BRANO PROPOSTO:
24 novembre 2011 alle ore 22:33  

Premetto facendo gli auguri più sentiti a Paolo per una pronta guarigione soprattutto morale.

Ma mi pongo una domanda: sei sicuro che tutto sia dipeso dal fatto che erano 2 ragazzi omosessuali? Questo dubbio mi sorge perchè purtroppo è all'ordine del giorno il pestaggio di singoli, coppie etero od omo in qualsiasi città, anche nei piccoli centri.
Puoi dirmi: io mi baso su ciò che scrive in premessa, su ciò che gli hanno detto in commissariato.
Sono dell'idea che la violenza di questi ragazzi teppisti non ha colore sessuale: ha un solo colore: IL BULLISMO, IL FARSI VEDERE GRANDI, IL FARSI APPREZZARE DAGLI AMICI COME DEI VERI MACHI.

Almeno questa è la mia speranza; ove avessi del tutto torto allora hai perfettamente ragione: siamo veramente in un paese di cacca :((((((

MirkoS 25 novembre 2011 alle ore 09:05  

@Dario forse sarà pure come dici tu, ma i miei perchè non trovano comunque risposta. Mi rifiuto di pensare che un gruppo di ragazzi vada in giro a picchiare coppie a "random". Ci sarà pur sempre un qualcosa che fa scattare in loro la molla della violenza e questa può essere la semplice effusione omosessuale che loro non gradiscono.

Da quello che ne sò le coppie etero non vengono assalite in questo modo, l'obiettivo dell'agressore è quello di violentare la ragazza, ma non ho mai sentito di coppie etero picchiate a sangue in pieno centro a Milano senza un benchè minimo motivo.

ESERCIZIO 1: Trascrivi fedelmente il tratto del brano proposto che comincia con "Sono dell'idea che" e prosegue fino a "loro non gradiscono.".

VOCI ELENCATE:
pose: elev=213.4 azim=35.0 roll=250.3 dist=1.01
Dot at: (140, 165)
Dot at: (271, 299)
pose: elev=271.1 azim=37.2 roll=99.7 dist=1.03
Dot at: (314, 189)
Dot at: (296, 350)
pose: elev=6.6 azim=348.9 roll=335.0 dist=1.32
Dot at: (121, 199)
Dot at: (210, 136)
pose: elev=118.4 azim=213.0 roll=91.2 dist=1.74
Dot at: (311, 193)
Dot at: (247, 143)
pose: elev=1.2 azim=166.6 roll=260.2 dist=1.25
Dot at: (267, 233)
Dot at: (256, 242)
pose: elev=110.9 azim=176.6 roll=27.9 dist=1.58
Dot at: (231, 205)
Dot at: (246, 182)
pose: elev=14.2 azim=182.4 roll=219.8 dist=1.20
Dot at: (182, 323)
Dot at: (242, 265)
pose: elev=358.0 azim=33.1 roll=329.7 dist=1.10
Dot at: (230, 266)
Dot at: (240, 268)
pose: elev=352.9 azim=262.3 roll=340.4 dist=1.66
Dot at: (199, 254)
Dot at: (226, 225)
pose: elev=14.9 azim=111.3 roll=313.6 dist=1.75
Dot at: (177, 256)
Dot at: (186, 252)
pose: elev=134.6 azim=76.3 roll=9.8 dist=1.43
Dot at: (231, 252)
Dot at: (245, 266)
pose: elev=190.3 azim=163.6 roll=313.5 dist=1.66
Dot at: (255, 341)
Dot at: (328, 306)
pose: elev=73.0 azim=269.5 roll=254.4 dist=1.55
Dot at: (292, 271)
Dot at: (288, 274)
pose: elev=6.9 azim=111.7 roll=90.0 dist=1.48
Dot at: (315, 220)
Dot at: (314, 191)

ESERCIZIO 2: Ripeti senza modifiche le righe dell'elenco, partendo dalla riga con "pose: elev=118.4 azim=213.0" e proseguendo fino alla riga con "Dot at: (288, 274)", estremi inclusi.

RISPOSTA ALL'ESERCIZIO 1:
Sono dell'idea che la violenza di questi ragazzi teppisti non ha colore sessuale: ha un solo colore: IL BULLISMO, IL FARSI VEDERE GRANDI, IL FARSI APPREZZARE DAGLI AMICI COME DEI VERI MACHI.

Almeno questa è la mia speranza; ove avessi del tutto torto allora hai perfettamente ragione: siamo veramente in un paese di cacca :((((((

MirkoS 25 novembre 2011 alle ore 09:05  

@Dario forse sarà pure come dici tu, ma i miei perchè non trovano comunque risposta. Mi rifiuto di pensare che un gruppo di ragazzi vada in giro a picchiare coppie a "random". Ci sarà pur sempre un qualcosa che fa scattare in loro la molla della violenza e questa può essere la semplice effusione omosessuale che loro non gradiscono.

RISPOSTA ALL'ESERCIZIO 2:
pose: elev=118.4 azim=213.0 roll=91.2 dist=1.74
Dot at: (311, 193)
Dot at: (247, 143)
pose: elev=1.2 azim=166.6 roll=260.2 dist=1.25
Dot at: (267, 233)
Dot at: (256, 242)
pose: elev=110.9 azim=176.6 roll=27.9 dist=1.58
Dot at: (231, 205)
Dot at: (246, 182)
pose: elev=14.2 azim=182.4 roll=219.8 dist=1.20
Dot at: (182, 323)
Dot at: (242, 265)
pose: elev=358.0 azim=33.1 roll=329.7 dist=1.10
Dot at: (230, 266)
Dot at: (240, 268)
pose: elev=352.9 azim=262.3 roll=340.4 dist=1.66
Dot at: (199, 254)
Dot at: (226, 225)
pose: elev=14.9 azim=111.3 roll=313.6 dist=1.75
Dot at: (177, 256)
Dot at: (186, 252)
pose: elev=134.6 azim=76.3 roll=9.8 dist=1.43
Dot at: (231, 252)
Dot at: (245, 266)
pose: elev=190.3 azim=163.6 roll=313.5 dist=1.66
Dot at: (255, 341)
Dot at: (328, 306)
pose: elev=73.0 azim=269.5 roll=254.4 dist=1.55
Dot at: (292, 271)
Dot at: (288, 274)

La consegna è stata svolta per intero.